7.
„Und Gott sprach: Es werde Licht1.” Das erste Wort Gottes schuf die Substanz des Lichtes, verscheuchte die Finsternis, verbannte die Schwermut2, erleuchtete die Welt und gab allen Dingen ein reizendes und liebliches Aussehen. Auch der Himmel, bis dahin in Finsternis gehüllt, ward sichtbar, und zwar eben in der Schönheit, die noch heute unser Auge bezeugt. Lichtumflutet ward die Luft, oder vielmehr sie nahm das volle Licht ganz in sich auf und sandte die blitzenden Strahlen ihres Glanzes nach allen Enden aus. Aufwärts drang sie bis zum Äther und Himmel selbst, und in der Breite beleuchtete sie alle Teile der Welt, den Norden wie den Süden, den Osten und Westen, und zwar in einem Momente. S. 36 Denn ihre Substanz ist so durchsichtig und fein, daß das Licht ohne Verzug hindurchgeht. Wie sie unsern Blick ohne Zeitaufwand zu den sichtbaren Dingen lenkt, so rasch, rascher als man es sich denken kann, nimmt sie auch die Strahlen des Lichtes bis zu ihren äußersten Grenzen auf. Auch der Äther wurde mit dem Lichte lieblicher und die Wasser klarer, indem sie den Glanz nicht nur aufnahmen, sondern mit der Brechung des Lichtes ihn auch widerstrahlten, da die Lichtfluten allenthalben vom Wasser abprallen. So verwandelte die göttliche Stimme alles in Anmut und Herrlichkeit. Wie die, die in die Tiefe tauchen, an Ort und Stelle Öl ausgießen und damit den Raum erhellen3, so hat der Schöpfer des Weltalls mit einem Wort plötzlich der Welt die Gabe des Lichtes geschenkt.

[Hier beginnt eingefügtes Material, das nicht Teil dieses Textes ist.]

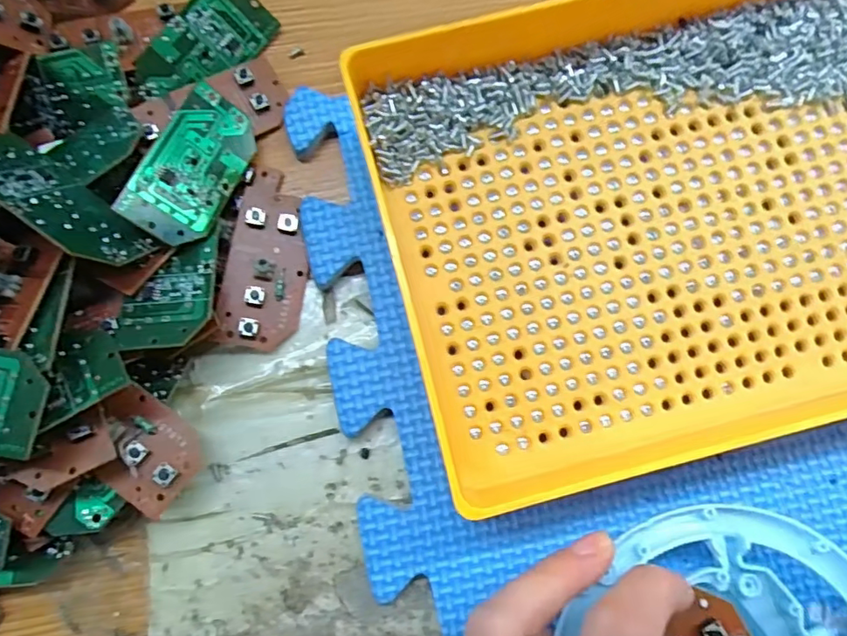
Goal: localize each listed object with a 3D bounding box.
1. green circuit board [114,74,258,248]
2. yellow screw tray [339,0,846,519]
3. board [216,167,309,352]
[{"bbox_3d":[-0.082,-0.054,0.192,0.029,0.004,0.060,35,62,-33],"label":"green circuit board"},{"bbox_3d":[0.108,-0.042,0.182,0.243,0.038,0.163,-14,81,-1],"label":"yellow screw tray"},{"bbox_3d":[-0.058,-0.024,0.199,0.028,0.008,0.069,6,81,2],"label":"board"}]

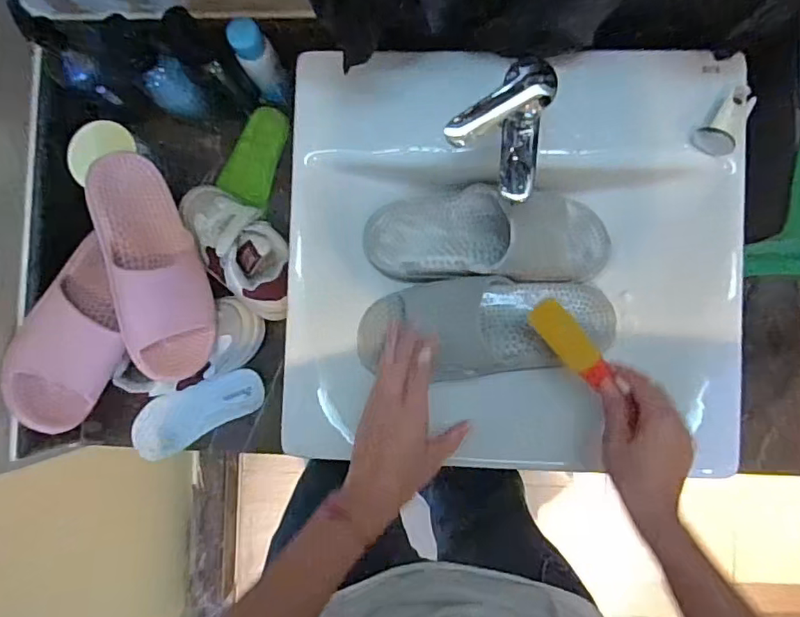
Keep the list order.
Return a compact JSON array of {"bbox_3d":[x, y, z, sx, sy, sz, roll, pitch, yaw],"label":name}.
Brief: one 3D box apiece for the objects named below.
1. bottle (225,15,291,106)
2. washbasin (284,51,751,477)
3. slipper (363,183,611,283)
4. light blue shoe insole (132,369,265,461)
[{"bbox_3d":[-0.158,-0.277,0.633,0.043,0.117,0.047,0,88,4],"label":"bottle"},{"bbox_3d":[0.108,-0.052,0.546,0.450,0.153,0.402,0,88,4],"label":"washbasin"},{"bbox_3d":[0.094,-0.080,0.592,0.262,0.059,0.099,-1,88,4],"label":"slipper"},{"bbox_3d":[-0.255,0.130,0.694,0.169,0.028,0.070,-24,87,3],"label":"light blue shoe insole"}]

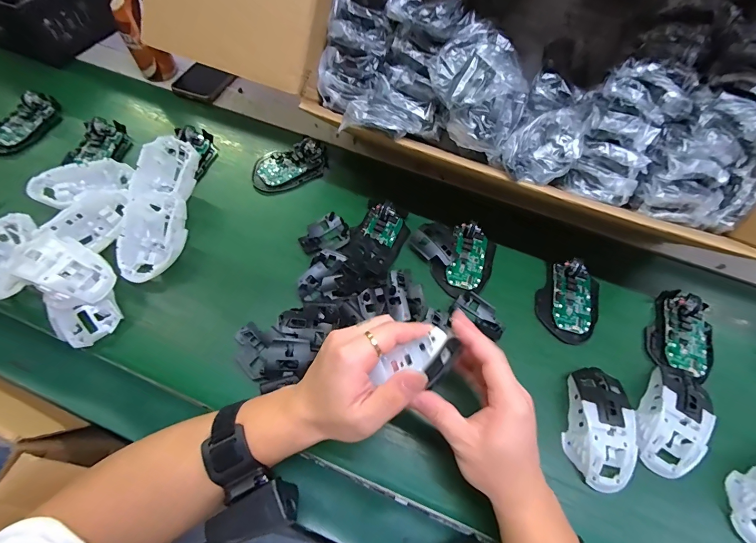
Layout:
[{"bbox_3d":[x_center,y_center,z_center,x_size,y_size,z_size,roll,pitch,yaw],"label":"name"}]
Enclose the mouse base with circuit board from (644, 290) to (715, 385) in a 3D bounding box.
[{"bbox_3d":[0.367,0.074,0.426,0.072,0.020,0.104,23,67,10],"label":"mouse base with circuit board"}]

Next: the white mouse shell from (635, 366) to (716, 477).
[{"bbox_3d":[0.309,0.153,0.370,0.058,0.031,0.110,26,67,11],"label":"white mouse shell"}]

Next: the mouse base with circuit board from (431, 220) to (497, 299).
[{"bbox_3d":[0.113,-0.014,0.455,0.069,0.026,0.098,33,69,14],"label":"mouse base with circuit board"}]

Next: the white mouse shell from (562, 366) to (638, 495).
[{"bbox_3d":[0.227,0.159,0.363,0.062,0.036,0.114,17,66,8],"label":"white mouse shell"}]

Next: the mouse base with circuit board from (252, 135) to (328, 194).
[{"bbox_3d":[-0.129,-0.156,0.519,0.112,0.022,0.063,-21,67,-10],"label":"mouse base with circuit board"}]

„Es werde Licht!” Und der Befehl ward Werk: Die Substanz war da, die das köstlichste Gut ist, das Menschengeist sich ausdenken kann. Wenn wir aber bei Gott von einer Stimme, einem Worte, einem Befehle reden, so verstehen wir unter der göttlichen Rede keinen mittelst Sprachorgan hervorgebrachten Laut, keine mit der Zunge geformte Luft, sondern wir glauben hier die Willensrichtung in der Form eines Befehles geäußert, um sie denen deutlich zu machen, die auf sie achten sollten.
„Und Gott sah, daß das Licht schön war4.” Wie könnten wir ein würdiges Lob finden für das Licht, dem der Schöpfer selbst zuerst das Zeugnis gegeben hat, daß es schön sei! Auch überläßt bei uns der Verstand das Urteil dem Auge, da er so wenig das Große ausdrücken kann, das die Wahrnehmung zuvor bezeugt. Wenn aber die Schönheit eines Körpers im Ebenmaß seiner Teile und in einer gesunden Farbe des Äußern liegt, wie wird dann beim Lichte, das von Natur einfach ist und in lauter gleiche Strahlen sich zerteilt, der Begriff „Schönheit” gerettet? Doch wohl so, daß man beim Lichte nicht S. 37 etwa eine Symmetrie zusammengehöriger Teile sucht, sondern das Angenehme und Milde sieht, das es für unser Auge hat. In dieser Weise ist ja auch das Gold schön, das nicht durch Übereinstimmung seiner Teile, sondern allein durch seine schöne Farbe Reiz und Entzücken für das Auge hat.
Und der Abendstern ist der schönste der Sterne, nicht, weil bei ihm zusammengehörige Teile zueinander im richtigen Verhältnis stehen, sondern weil von ihm ein heiterer und lieblicher Glanz in unser Auge fällt. Sodann richtete sich hier das Urteil Gottes über die Schönheit nicht lediglich nach der Wonne, die ein Auge empfindet, sondern auch nach dem künftigen Nutzen, den das Schöne vorausschauen ließ. Augen gab es ja noch nicht, um über die Schönheit zu urteilen. „Und Gott machte eine Scheidung zwischen dem Lichte und zwischen der Finsternis5”, d. h. Gott schuf ihre Natur so, daß sie keine Vermischung zuließ und im Gegensatz zur andern stand. Denn er hat beide voneinander getrennt und geschieden durch einen sehr großen Zwischenraum.